Re: need advice from you girls...

I wouldn't say anything or do anything, if you weren't told directly. If you are not close enough with the person to have heard from them directly, there is a reason. A MC is so personal. Even if you have the best intentions by send a card or saying something, it might not by recieved that way.

Posted 11/29/09 1:23 PM
 

jerseychick
LIF Adult

Member since 4/09

3923 total posts

Name:

Re: need advice from you girls...

I agree that if she hadn't told you about it, I don't think I would say anything. She might be upset that you MIL told you about it at all.

Posted 11/29/09 1:34 PM
 

Ever-After
Goals w/o plans r just wishes

Member since 6/09

2585 total posts

Name:
C

Re: need advice from you girls...

if she didn't personally tell you, then I wouldn't say anything. I know with me, I didn't like anybody bringing it up who I wasn't "close" to. It's a very sensitive thing, so saying something during the Holidays could be hurtful, even though you have the best of intentions. If it IS brought up, however, then a heartfelt "I'm so sorry" can mean the world.

Posted 11/29/09 3:05 PM
 

jps
LIF Toddler

Member since 11/09

435 total posts

Name:
Jennifer

Re: need advice from you girls...

Thanks everyone. I won't bring it up and won't send a card, but if it comes up at Christmas I'll just say "I'm sorry for your loss."
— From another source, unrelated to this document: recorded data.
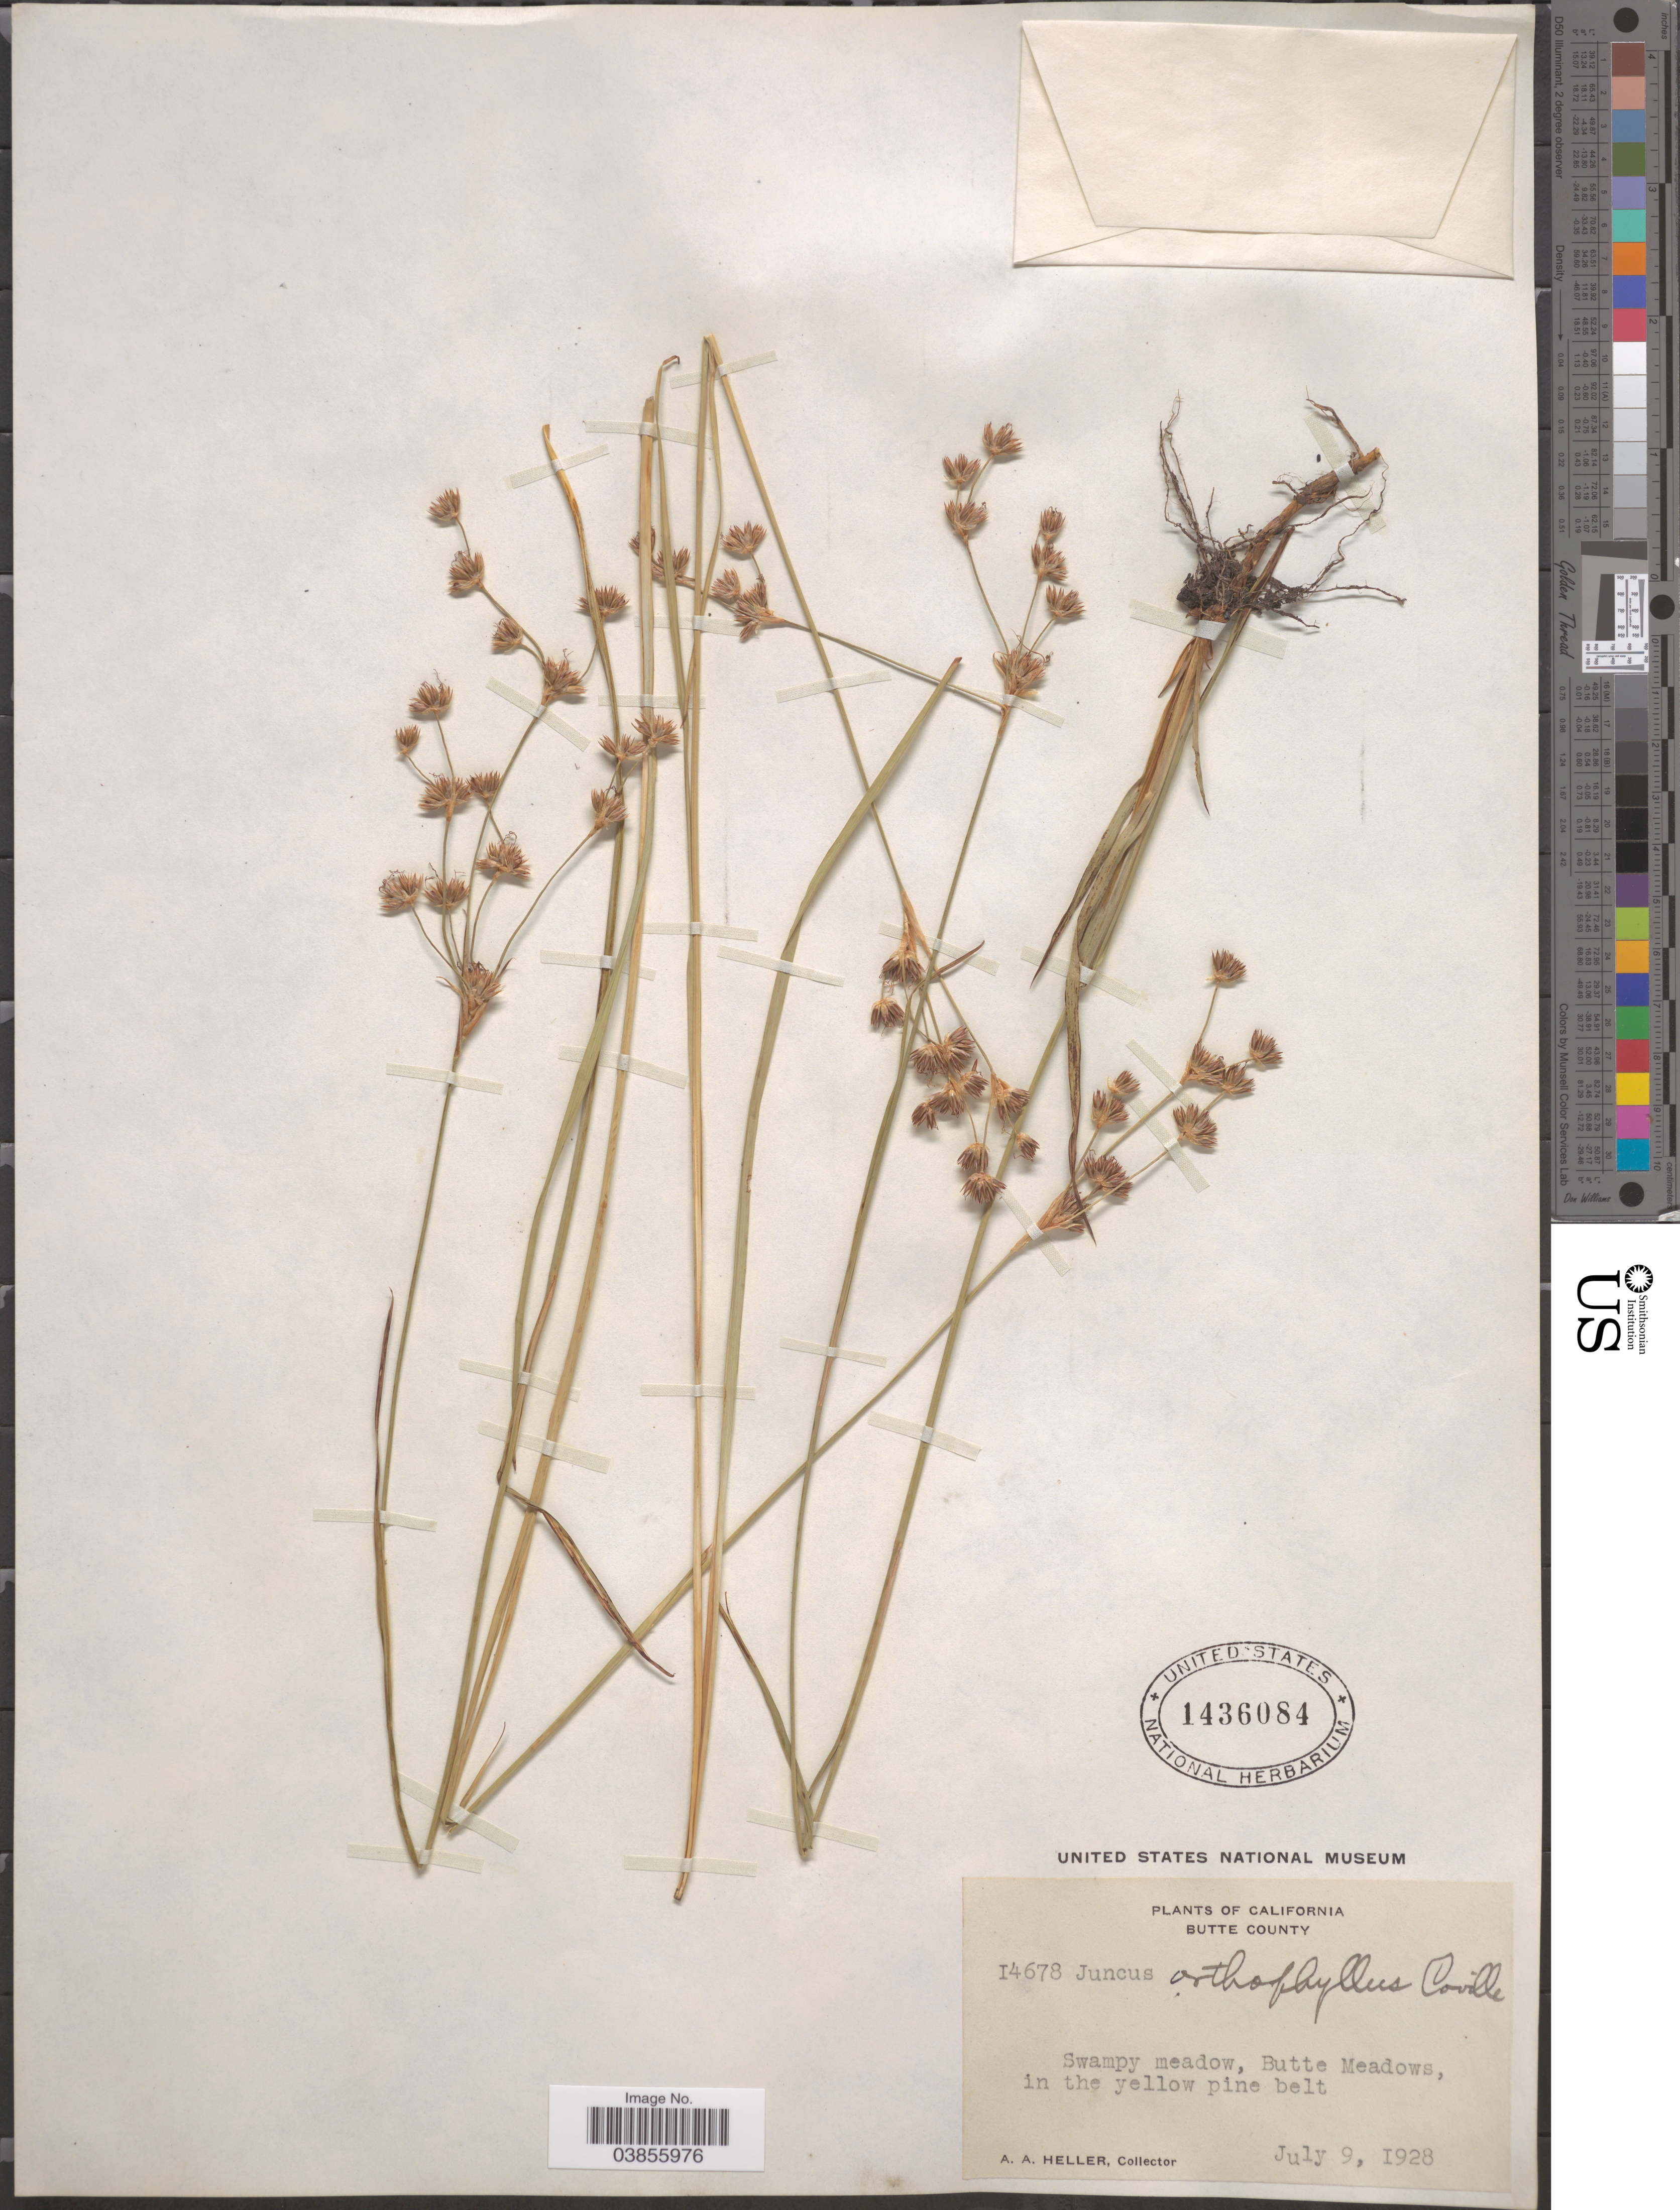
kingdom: Plantae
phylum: Tracheophyta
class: Liliopsida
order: Poales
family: Juncaceae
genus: Juncus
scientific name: Juncus orthophyllus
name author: Coville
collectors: A. A. Heller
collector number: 14678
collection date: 1928-07-09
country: United States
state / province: California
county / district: Butte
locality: Butte County. Swampy meadow, Butte Meadows, in the yellow pine belt.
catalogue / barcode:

I just wanted to make sure it wouldn't be hurtful to act like nothing happened and not acknowledge it.

thank you Chat Icon Chat Icon Chat Icon Chat Icon

Posted 11/29/09 5:28 PM
 

kristin597
Mama!

Member since 8/08

1688 total posts

Name:
Kristin

Re: need advice from you girls...

Honestly, for me I felt it was awkward when people I didn't tell I was pg or mc'd came up to me and talked about it. It was hard enough dealing with it just between me and DH. I think if she wants to talk to you about she most definitely will bring it up to you.

If she does bring it up I would just say "I am so sorry for your loss". And listen for as long as she wants to talk. I felt like sometimes my friends were quick to change the subject when I would bring it up. But if she brings it up, that means she wants to talk.

I think its nice that you are concerned with how to broach this subject. I'm sure whatever happens you'll handle it fine.

Posted 11/29/09 6:20 PM
 

heatherandrichie
xoxo

Member since 7/07

1384 total posts

Name:
Heather

Re: need advice from you girls...

I would not say anything. JMO

Posted 11/29/09 11:00 PM
 

jennarose023
Jack's gonna be a big brother!

Member since 11/08

7769 total posts

Name:
Jenna

Re: need advice from you girls...

Posted by jerseychick

I agree that if she hadn't told you about it, I don't think I would say anything. She might be upset that you MIL told you about it at all.



ITA...I was peeved when i found out my mom told someone about it so i would just not say anything unless she brings it up.

Posted 11/30/09 8:59 AM
 

NervousNell
Just another chapter in life..

Member since 11/09

54921 total posts

Name:
..being a mommy and being a wife!

Re: need advice from you girls...

I wouldn't say a word.
There is a reason people don't announce their pregnancies that early on- because when something like this happens they may want their privacy.

I know that this is the reason I haven't told ANYONE yet.

I would just leave it alone unless she brings it up.

Posted 11/30/09 5:21 PM
 

bride07
Ava Rose you are an angel!!!

Member since 3/09

6115 total posts

Name:

Re: need advice from you girls...

Posted by jps

Thanks everyone. I won't bring it up and won't send a card, but if it comes up at Christmas I'll just say "I'm sorry for your loss."

I just wanted to make sure it wouldn't be hurtful to act like nothing happened and not acknowledge it.

thank you Chat Icon Chat Icon Chat Icon Chat Icon



I think that is the best thing. Just not say anything. But if she brings it up at Christmas then let her know how sorry you are for her.